Saved data entries
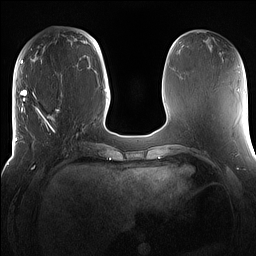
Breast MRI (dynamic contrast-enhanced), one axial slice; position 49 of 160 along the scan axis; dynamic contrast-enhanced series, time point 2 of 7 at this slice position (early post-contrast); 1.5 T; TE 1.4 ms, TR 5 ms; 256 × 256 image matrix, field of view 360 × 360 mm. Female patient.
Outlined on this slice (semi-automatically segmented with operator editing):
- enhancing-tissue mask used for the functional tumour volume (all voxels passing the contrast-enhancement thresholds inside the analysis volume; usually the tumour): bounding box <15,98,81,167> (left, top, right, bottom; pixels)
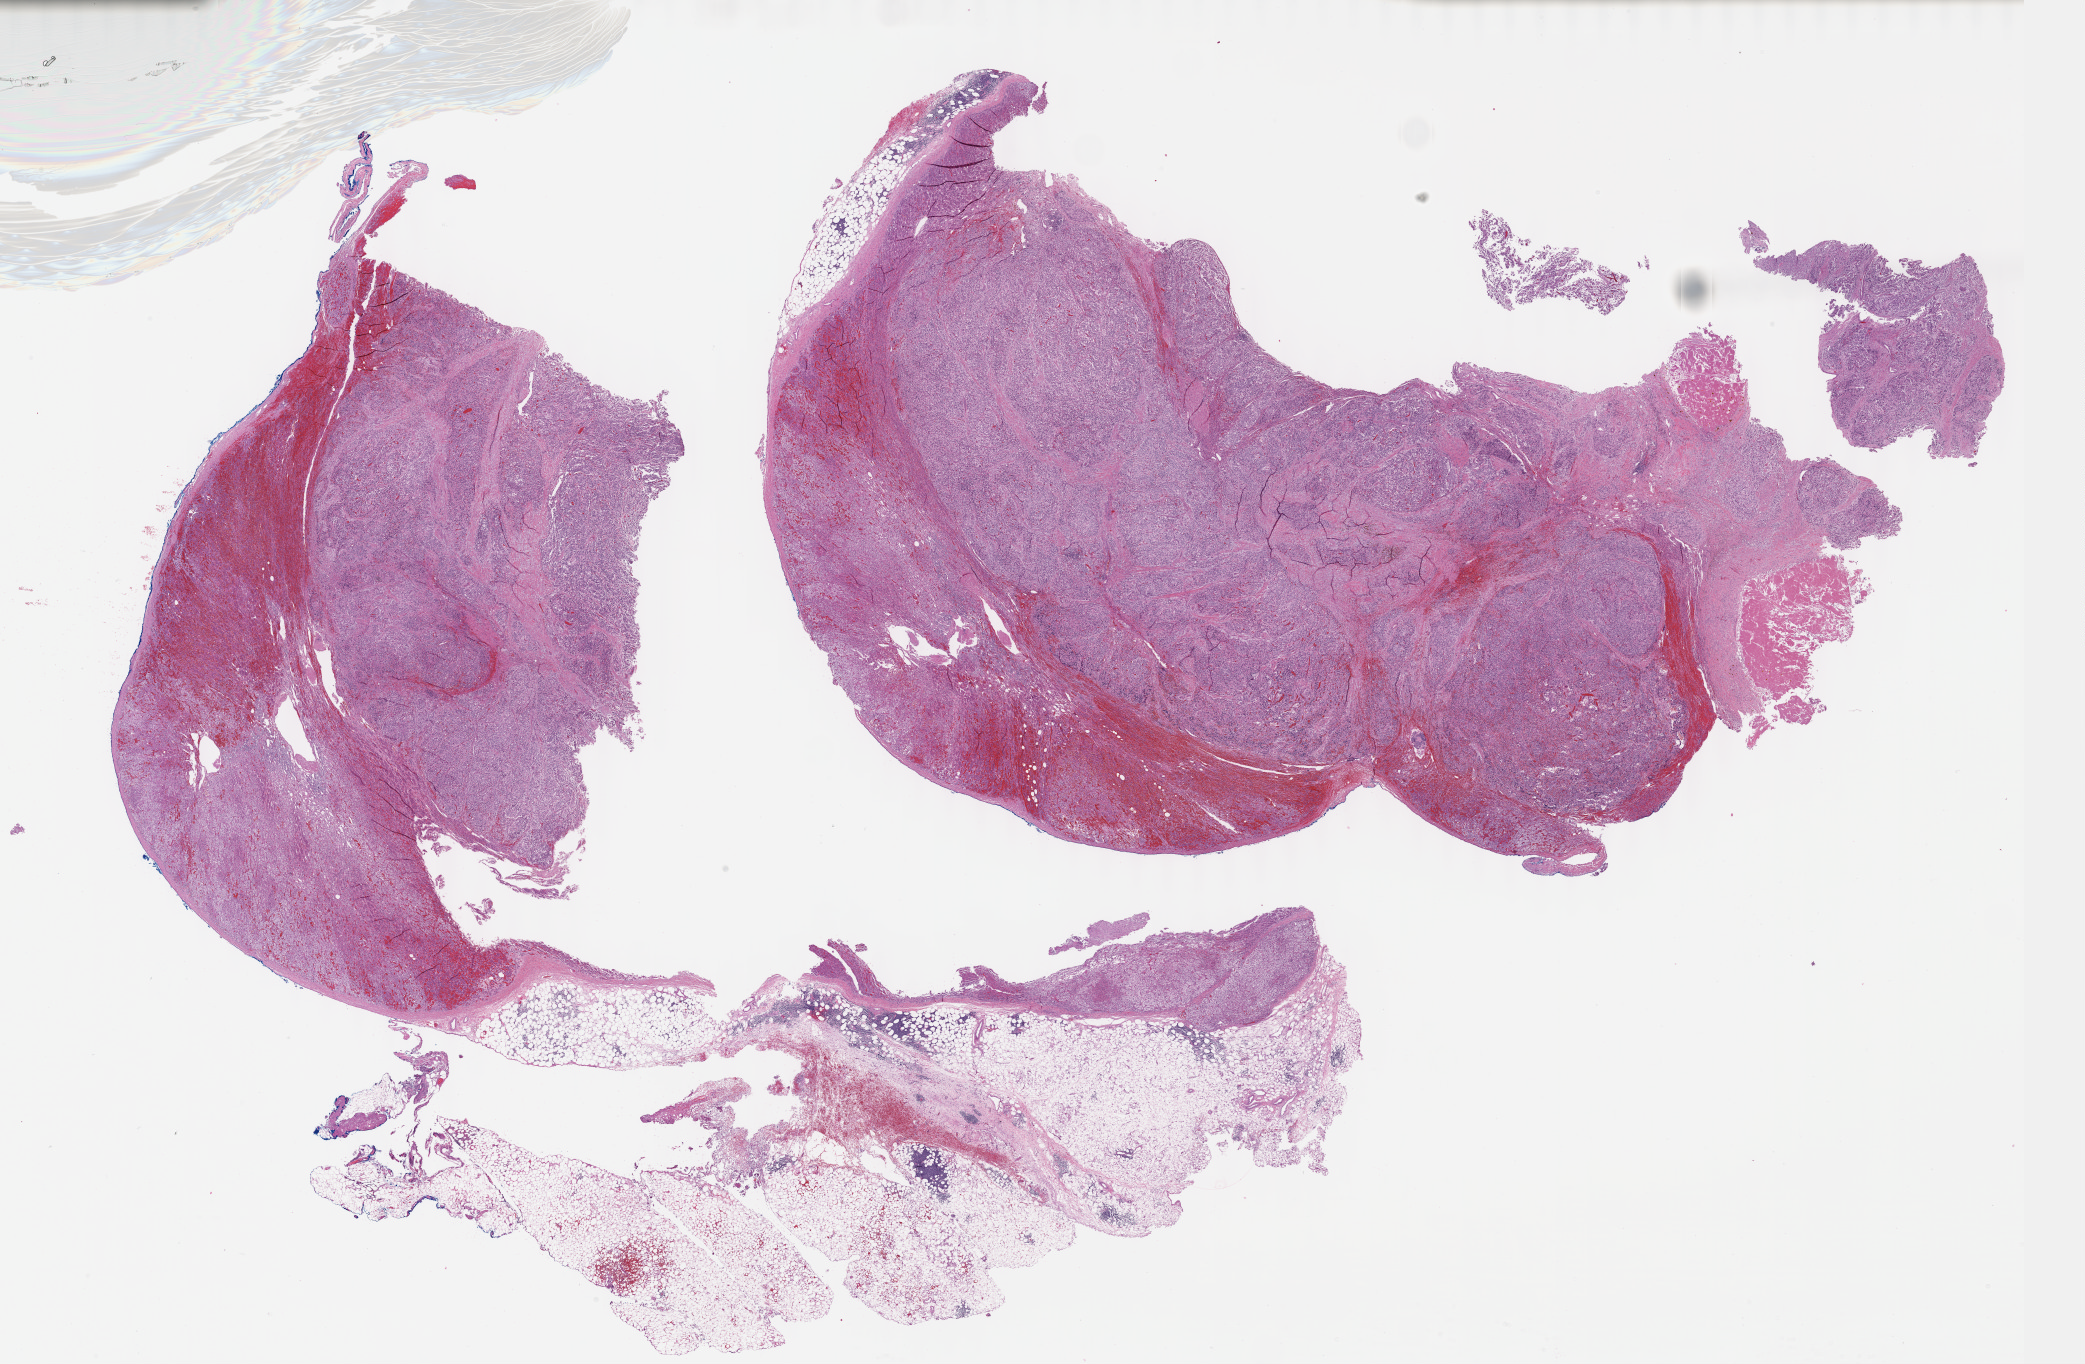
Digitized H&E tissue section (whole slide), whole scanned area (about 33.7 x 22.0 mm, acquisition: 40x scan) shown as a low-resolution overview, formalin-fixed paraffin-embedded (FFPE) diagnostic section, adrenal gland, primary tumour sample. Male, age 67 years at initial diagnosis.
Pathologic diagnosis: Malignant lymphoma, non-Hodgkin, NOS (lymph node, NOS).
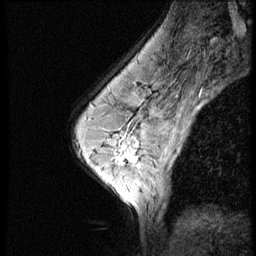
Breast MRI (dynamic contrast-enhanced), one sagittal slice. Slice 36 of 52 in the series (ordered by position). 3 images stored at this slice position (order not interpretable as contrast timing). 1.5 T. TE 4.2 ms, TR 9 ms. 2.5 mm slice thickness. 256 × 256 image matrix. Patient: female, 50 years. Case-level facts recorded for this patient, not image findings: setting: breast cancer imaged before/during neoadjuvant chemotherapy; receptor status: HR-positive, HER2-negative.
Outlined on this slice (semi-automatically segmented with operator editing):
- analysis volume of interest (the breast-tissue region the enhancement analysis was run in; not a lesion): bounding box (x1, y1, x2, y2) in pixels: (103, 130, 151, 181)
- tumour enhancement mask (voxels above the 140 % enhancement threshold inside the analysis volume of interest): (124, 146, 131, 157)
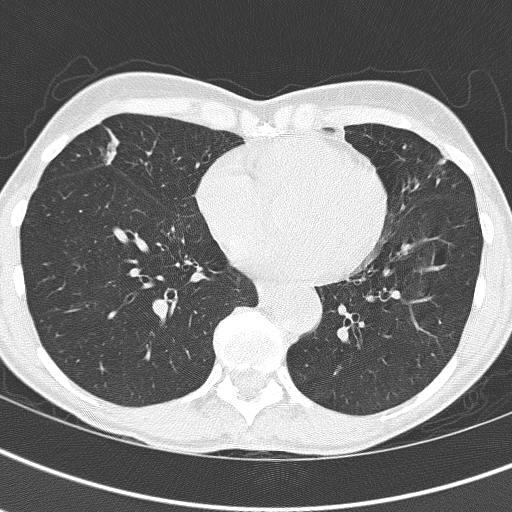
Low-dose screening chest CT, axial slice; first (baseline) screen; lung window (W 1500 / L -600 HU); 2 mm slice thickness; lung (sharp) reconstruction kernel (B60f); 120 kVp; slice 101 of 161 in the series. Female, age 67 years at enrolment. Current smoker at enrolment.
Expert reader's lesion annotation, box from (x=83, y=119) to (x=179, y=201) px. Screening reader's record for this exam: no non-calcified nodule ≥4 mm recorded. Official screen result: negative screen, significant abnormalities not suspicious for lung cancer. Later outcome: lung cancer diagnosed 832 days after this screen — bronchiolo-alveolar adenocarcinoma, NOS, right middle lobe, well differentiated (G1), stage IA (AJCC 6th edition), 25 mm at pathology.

### [ACTION ITEM]
Search the entries for the word "pixels", then gather every line that has it.

### [WRITTEN SOLUTION]
- enhancing-tissue mask used for the functional tumour volume (all voxels passing the contrast-enhancement thresholds inside the analysis volume; usually the tumour): bounding box <15,98,81,167> (left, top, right, bottom; pixels)
- analysis volume of interest (the breast-tissue region the enhancement analysis was run in; not a lesion): bounding box (x1, y1, x2, y2) in pixels: (103, 130, 151, 181)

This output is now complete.